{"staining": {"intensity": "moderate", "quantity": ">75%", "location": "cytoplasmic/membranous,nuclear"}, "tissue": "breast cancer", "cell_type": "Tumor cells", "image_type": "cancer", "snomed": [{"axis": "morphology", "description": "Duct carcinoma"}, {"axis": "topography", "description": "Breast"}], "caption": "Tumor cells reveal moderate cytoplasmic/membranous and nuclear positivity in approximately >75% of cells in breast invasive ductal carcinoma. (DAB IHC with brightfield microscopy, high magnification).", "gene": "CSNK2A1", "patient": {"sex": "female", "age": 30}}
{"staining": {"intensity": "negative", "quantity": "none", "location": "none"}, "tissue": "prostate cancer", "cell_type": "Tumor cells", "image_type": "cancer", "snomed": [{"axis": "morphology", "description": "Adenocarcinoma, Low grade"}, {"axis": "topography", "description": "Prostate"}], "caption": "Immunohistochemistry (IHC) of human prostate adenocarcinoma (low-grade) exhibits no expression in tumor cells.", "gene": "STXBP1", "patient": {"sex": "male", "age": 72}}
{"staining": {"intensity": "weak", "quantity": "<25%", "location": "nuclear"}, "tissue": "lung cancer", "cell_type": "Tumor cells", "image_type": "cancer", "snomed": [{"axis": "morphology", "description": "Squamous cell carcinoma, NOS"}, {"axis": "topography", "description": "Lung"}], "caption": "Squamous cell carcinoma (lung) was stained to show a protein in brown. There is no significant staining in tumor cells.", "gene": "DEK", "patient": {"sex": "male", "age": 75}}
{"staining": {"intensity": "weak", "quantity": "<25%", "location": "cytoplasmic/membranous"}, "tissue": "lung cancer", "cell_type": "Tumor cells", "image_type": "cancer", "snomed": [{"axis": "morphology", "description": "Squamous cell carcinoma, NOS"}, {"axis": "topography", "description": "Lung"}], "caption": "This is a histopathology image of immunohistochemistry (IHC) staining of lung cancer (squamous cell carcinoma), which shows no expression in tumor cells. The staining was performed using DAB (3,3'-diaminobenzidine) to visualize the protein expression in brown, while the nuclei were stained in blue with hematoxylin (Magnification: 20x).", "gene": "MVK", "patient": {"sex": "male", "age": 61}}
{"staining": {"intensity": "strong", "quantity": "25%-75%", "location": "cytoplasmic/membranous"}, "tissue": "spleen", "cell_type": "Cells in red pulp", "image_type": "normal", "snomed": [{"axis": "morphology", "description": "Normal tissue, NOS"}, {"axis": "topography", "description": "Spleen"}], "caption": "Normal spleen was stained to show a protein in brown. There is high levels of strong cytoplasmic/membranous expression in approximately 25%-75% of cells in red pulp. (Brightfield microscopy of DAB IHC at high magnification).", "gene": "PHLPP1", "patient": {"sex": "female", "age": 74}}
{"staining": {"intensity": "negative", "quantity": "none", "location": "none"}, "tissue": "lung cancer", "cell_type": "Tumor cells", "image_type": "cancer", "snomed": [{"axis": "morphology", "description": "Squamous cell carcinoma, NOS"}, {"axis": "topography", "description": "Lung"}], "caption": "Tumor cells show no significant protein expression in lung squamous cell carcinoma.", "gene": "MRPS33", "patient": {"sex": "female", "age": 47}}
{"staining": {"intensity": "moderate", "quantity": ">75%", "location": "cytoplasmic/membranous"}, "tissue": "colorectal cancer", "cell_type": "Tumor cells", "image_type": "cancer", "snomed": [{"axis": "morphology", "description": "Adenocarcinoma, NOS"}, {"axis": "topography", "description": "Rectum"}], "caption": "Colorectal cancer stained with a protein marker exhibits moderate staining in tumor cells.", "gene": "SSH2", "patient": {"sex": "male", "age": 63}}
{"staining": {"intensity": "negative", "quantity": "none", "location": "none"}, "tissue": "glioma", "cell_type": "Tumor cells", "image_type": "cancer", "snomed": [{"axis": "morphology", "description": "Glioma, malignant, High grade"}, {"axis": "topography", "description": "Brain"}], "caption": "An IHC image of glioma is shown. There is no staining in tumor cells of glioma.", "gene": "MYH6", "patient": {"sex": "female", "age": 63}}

→ DIRECTIONS FOR THIS TASK: Some lines above contain the word "microscopy". Copy each of them.

→ TASK OUTPUT:
{"staining": {"intensity": "moderate", "quantity": ">75%", "location": "cytoplasmic/membranous,nuclear"}, "tissue": "breast cancer", "cell_type": "Tumor cells", "image_type": "cancer", "snomed": [{"axis": "morphology", "description": "Duct carcinoma"}, {"axis": "topography", "description": "Breast"}], "caption": "Tumor cells reveal moderate cytoplasmic/membranous and nuclear positivity in approximately >75% of cells in breast invasive ductal carcinoma. (DAB IHC with brightfield microscopy, high magnification).", "gene": "CSNK2A1", "patient": {"sex": "female", "age": 30}}
{"staining": {"intensity": "strong", "quantity": "25%-75%", "location": "cytoplasmic/membranous"}, "tissue": "spleen", "cell_type": "Cells in red pulp", "image_type": "normal", "snomed": [{"axis": "morphology", "description": "Normal tissue, NOS"}, {"axis": "topography", "description": "Spleen"}], "caption": "Normal spleen was stained to show a protein in brown. There is high levels of strong cytoplasmic/membranous expression in approximately 25%-75% of cells in red pulp. (Brightfield microscopy of DAB IHC at high magnification).", "gene": "PHLPP1", "patient": {"sex": "female", "age": 74}}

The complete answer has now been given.